Optimization requires effort — lazy loading of images, minimizing DOM operations, pre-loading critical pages, a custom jQuery Mobile build with only the needed modules. With these optimizations the result is acceptable, but the default state without optimization is too slow for more complex applications.

Comparison with native development

The question our clients ask most often: should we build a native iOS/Android application or a mobile web with jQuery Mobile? The answer depends on context. Native apps have better performance, access to hardware APIs (camera, accelerometer, push notifications), offline capability and distribution via the App Store. A web application has a single codebase for all platforms, immediate updates without App Store approval and lower development costs.

For internal enterprise applications — where it doesn’t matter that the application doesn’t look native, where you don’t need push notifications and where you want one version for all devices — jQuery Mobile is a good choice. For consumer applications where user experience is key and you’re competing with native apps, we recommend native development or at least a PhoneGap wrapper.

PhoneGap — the hybrid approach

PhoneGap (now also Apache Cordova) allows packaging a web application into a native container. The result is a native application distributable via the App Store that runs a WebView internally. jQuery Mobile plus PhoneGap gives you access to native APIs (camera, contacts, filesystem) and the ability to function offline. On the other hand, performance is still limited by the WebView’s performance.

This hybrid approach can be a reasonable compromise. You develop a single web application, package it for both iOS and Android and get native distribution. But you need to accept that the user experience won’t match a truly native application. For some use cases — internal tools, simple utilities — it’s enough. For complex applications with demanding graphics or intricate interaction, it isn’t.

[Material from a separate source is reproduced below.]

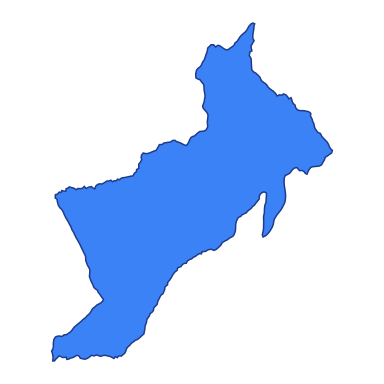 São João da Lagoa, Minas Gerais, Brazil (Equal Earth projection)
{"feature_id": "56859067B20811044827275", "entity_name": "São João da Lagoa", "entity_type": "district", "adm_level": 2, "iso_a3": "BRA", "parent_name": "Brazil", "parent_adm1": "Minas Gerais", "projection": "equal_earth", "projection_center": [-44.337, -16.851], "detail": "fine", "context": "isolated", "style": "filled", "palette": "blue", "viewbox_px": 384, "rotation_deg": 0, "n_neighbors": 0, "source": "geoboundaries", "source_scale": "gbopen_adm2", "svg_char_len": 5683}
<svg xmlns="http://www.w3.org/2000/svg" viewBox="0 0 384 384"><path d="M299.4,170.6L301.9,170.5L304.0,171.5L305.3,173.4L307.0,174.2L308.1,171.5L309.2,169.3L310.9,167.3L312.9,166.7L315.3,166.5L317.8,166.2L319.5,166.0L321.6,164.8L323.0,162.2L324.4,159.9L325.3,157.3L327.9,155.6L329.5,154.4L331.6,153.0L332.4,150.3L330.9,149.1L329.5,147.0L328.5,144.3L327.0,141.9L325.4,140.2L323.8,138.6L321.8,136.4L320.4,133.5L317.8,132.3L316.4,130.5L314.9,128.2L314.3,125.9L313.8,123.5L312.7,121.5L312.2,119.4L310.5,116.0L310.8,113.4L309.0,111.9L307.0,111.3L305.0,110.9L302.6,110.6L300.4,110.7L297.7,110.0L295.6,107.7L295.1,105.2L293.7,103.9L292.4,102.2L291.9,100.1L291.0,97.7L288.8,98.9L287.5,96.6L285.8,94.8L283.4,93.9L281.8,95.2L279.4,94.8L277.1,96.0L275.5,93.4L273.5,91.4L271.7,90.1L269.8,88.7L268.2,87.3L267.0,85.2L265.2,83.4L263.6,82.5L261.4,80.6L259.9,77.2L257.8,75.0L255.9,73.2L253.4,71.8L251.7,69.5L251.5,65.9L251.3,62.8L251.3,59.8L250.7,57.8L249.3,55.7L249.9,52.0L251.9,50.9L251.4,48.7L251.0,46.1L252.6,43.2L254.1,40.7L252.9,38.6L252.8,35.1L253.3,31.9L253.8,29.1L254.0,26.0L254.7,23.8L252.9,23.0L250.8,24.1L249.0,26.1L247.9,28.1L246.9,30.0L245.3,31.9L243.3,33.6L241.5,35.2L239.8,37.1L238.6,39.1L237.1,41.4L235.0,42.9L234.1,45.2L232.4,46.6L230.7,47.7L228.4,49.4L226.1,49.9L224.0,48.7L221.9,47.3L219.5,45.6L217.7,45.4L215.6,47.0L213.7,44.8L211.1,44.7L209.4,46.5L207.8,47.9L207.1,51.7L206.0,54.6L205.2,57.3L204.2,60.0L202.6,62.1L201.5,64.8L200.4,66.6L198.7,67.7L196.6,70.0L195.8,73.3L195.7,75.8L196.0,78.0L197.8,79.0L199.8,79.6L201.7,82.1L203.8,84.6L204.0,87.8L204.2,90.6L204.6,92.8L205.1,95.9L204.6,98.9L204.2,101.6L203.4,104.0L202.6,106.1L203.2,108.2L205.3,110.7L207.0,112.6L208.0,115.0L207.8,118.0L207.3,121.2L207.5,124.4L207.7,126.9L206.1,129.9L204.0,131.1L201.4,131.3L199.7,131.5L197.8,132.9L195.7,134.9L194.2,136.1L192.5,136.5L190.8,137.7L189.8,139.6L188.7,142.1L187.6,144.1L186.3,145.5L184.0,144.8L181.2,143.3L178.5,142.1L176.5,141.6L175.1,140.4L173.1,140.3L170.1,142.2L167.7,142.3L165.8,142.8L164.1,142.9L162.1,144.5L159.4,144.6L158.0,147.3L156.2,150.3L153.6,151.2L151.5,152.1L148.9,153.2L146.2,153.7L143.2,153.0L141.6,155.0L141.1,157.3L141.7,159.6L140.5,162.0L138.8,164.1L138.7,168.4L136.6,169.6L136.3,171.8L134.5,173.1L132.9,175.9L130.2,176.3L127.2,177.0L124.7,177.5L122.9,177.7L121.2,178.2L119.5,179.7L117.7,179.1L116.2,180.7L114.2,180.8L112.5,181.7L110.9,180.2L109.0,181.0L106.9,181.0L104.9,182.4L102.0,184.0L99.8,183.8L97.9,184.3L95.9,185.9L94.8,188.8L93.1,188.1L91.4,186.6L88.8,187.1L86.0,188.5L84.3,186.4L82.3,188.4L79.7,188.7L78.0,188.4L76.2,189.7L73.9,188.2L71.0,187.4L69.3,186.9L67.8,188.2L66.1,188.7L65.9,191.0L64.1,191.2L61.8,190.5L61.0,192.5L59.2,192.1L57.4,194.2L55.4,194.6L55.2,197.9L57.0,199.3L57.5,202.4L58.4,205.4L59.9,207.8L61.6,209.3L63.1,211.7L64.4,214.9L65.5,217.1L66.5,219.0L68.1,221.5L69.5,224.3L71.1,227.2L71.9,229.6L73.1,231.5L74.7,234.7L76.0,237.5L77.4,239.9L78.9,242.6L80.1,244.8L81.2,247.2L82.6,250.1L83.6,252.2L84.6,254.1L85.5,256.2L85.7,258.4L85.8,260.8L86.6,262.9L87.5,265.3L88.8,267.5L89.9,269.8L89.7,273.5L89.4,276.5L90.4,279.5L91.7,282.5L92.9,284.7L93.6,286.9L95.2,288.8L97.3,290.1L98.1,292.2L99.8,294.3L101.1,296.3L102.2,297.9L103.5,299.2L102.6,301.2L101.3,302.5L99.4,303.7L97.2,304.8L95.6,306.2L94.1,307.5L92.5,308.7L91.0,311.5L89.3,313.9L86.7,316.1L85.6,317.7L84.1,318.6L82.5,320.0L81.1,321.4L79.2,323.0L76.9,324.9L75.1,326.3L73.5,328.0L72.2,329.9L70.5,331.9L68.2,333.5L66.4,334.7L64.1,334.8L62.0,336.5L59.4,336.0L57.4,336.2L55.3,337.1L53.8,339.7L53.3,343.5L53.4,347.0L52.7,349.3L51.6,351.0L52.5,353.6L53.1,357.2L52.7,360.9L54.4,361.0L55.8,359.1L57.4,357.7L58.8,355.9L61.0,356.6L62.6,357.5L64.7,357.4L66.4,357.3L66.8,359.4L68.9,359.0L71.0,357.9L72.8,357.6L75.1,356.4L76.8,355.3L78.8,355.8L80.3,358.2L82.9,358.9L85.2,359.2L87.7,358.2L89.7,356.8L91.5,355.3L94.0,355.9L97.2,354.9L99.2,356.0L100.9,356.3L103.0,355.5L105.1,355.3L107.2,355.8L108.7,356.1L110.7,356.7L112.4,357.6L113.9,358.5L115.4,356.6L117.2,357.7L118.9,355.9L121.3,356.1L123.1,354.6L124.7,353.3L125.7,351.4L126.5,348.7L127.9,346.9L129.8,345.3L131.2,343.4L133.8,341.6L135.3,340.3L137.5,339.5L139.7,337.7L141.8,335.7L143.9,333.9L144.7,329.9L145.1,325.9L146.4,322.7L146.8,319.6L148.1,317.7L149.4,315.8L150.2,313.5L151.9,312.4L153.4,310.5L153.8,307.8L155.7,305.9L157.3,304.1L157.6,301.7L158.9,299.2L160.8,295.3L162.9,293.8L163.9,291.5L164.7,289.6L164.8,287.4L166.0,286.0L167.5,284.9L167.8,282.2L169.9,279.8L171.6,277.1L173.1,274.3L174.9,272.0L177.1,270.4L177.7,267.8L180.8,266.7L182.7,264.3L184.3,263.4L186.3,263.2L187.3,261.1L189.5,259.6L191.7,258.8L193.6,257.1L195.2,256.5L197.8,254.5L199.8,253.5L201.4,253.9L202.0,251.8L203.8,251.6L205.8,251.3L207.7,249.9L209.4,249.5L211.4,249.3L214.1,250.4L216.4,249.3L218.5,247.4L220.7,245.4L222.4,242.5L224.8,241.0L227.2,239.9L229.5,238.1L231.6,237.0L233.3,235.9L234.4,233.9L235.4,230.9L235.6,228.0L235.7,224.4L236.3,221.5L237.3,219.3L238.4,217.4L240.6,216.5L242.0,214.9L244.0,213.8L246.0,213.0L248.2,210.6L251.0,208.5L252.7,206.4L254.4,205.2L255.8,203.2L257.7,200.9L259.2,199.1L259.3,196.0L260.6,193.7L262.9,192.1L265.1,192.1L266.5,193.4L266.4,196.0L266.2,198.5L266.0,202.1L264.8,205.6L264.4,209.7L264.4,212.4L263.9,214.9L263.5,217.5L263.7,220.9L263.6,225.8L263.5,229.3L262.9,232.4L262.3,234.8L263.1,237.0L265.8,235.6L267.8,233.7L269.6,231.6L271.1,229.1L272.3,227.0L273.3,224.2L273.8,221.2L274.4,219.0L275.5,217.2L276.6,215.4L277.8,213.8L279.1,212.2L280.7,210.2L282.0,208.1L283.5,205.2L284.8,202.5L285.4,199.3L285.6,195.7L285.4,192.9L285.0,190.2L284.7,187.8L284.3,185.6L284.1,182.4L284.2,178.4L285.0,175.8L287.2,174.6L289.5,173.4L290.7,172.0L292.1,170.1L294.1,168.2L296.9,167.5L299.4,170.6Z" fill="#3b82f6" stroke="#1e3a8a" stroke-width="1.5"/></svg>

Alternatives to jQuery Mobile

jQuery Mobile is not the only mobile framework. Sencha Touch offers a richer set of components and better performance, but requires more experience and uses its own class system instead of jQuery. jQTouch is a lighter alternative focused on iOS look. Zepto.js is a lightweight jQuery substitute optimized for mobile browsers. And of course you can use responsive design with media queries and avoid a mobile framework altogether.

Conclusion

jQuery Mobile is a solid framework for quickly building mobile web applications. For internal enterprise use cases — where speed of development and a single codebase matter — it’s a good choice. For consumer applications with high UX requirements, we recommend considering native development. Don’t forget to test on real devices and optimize performance.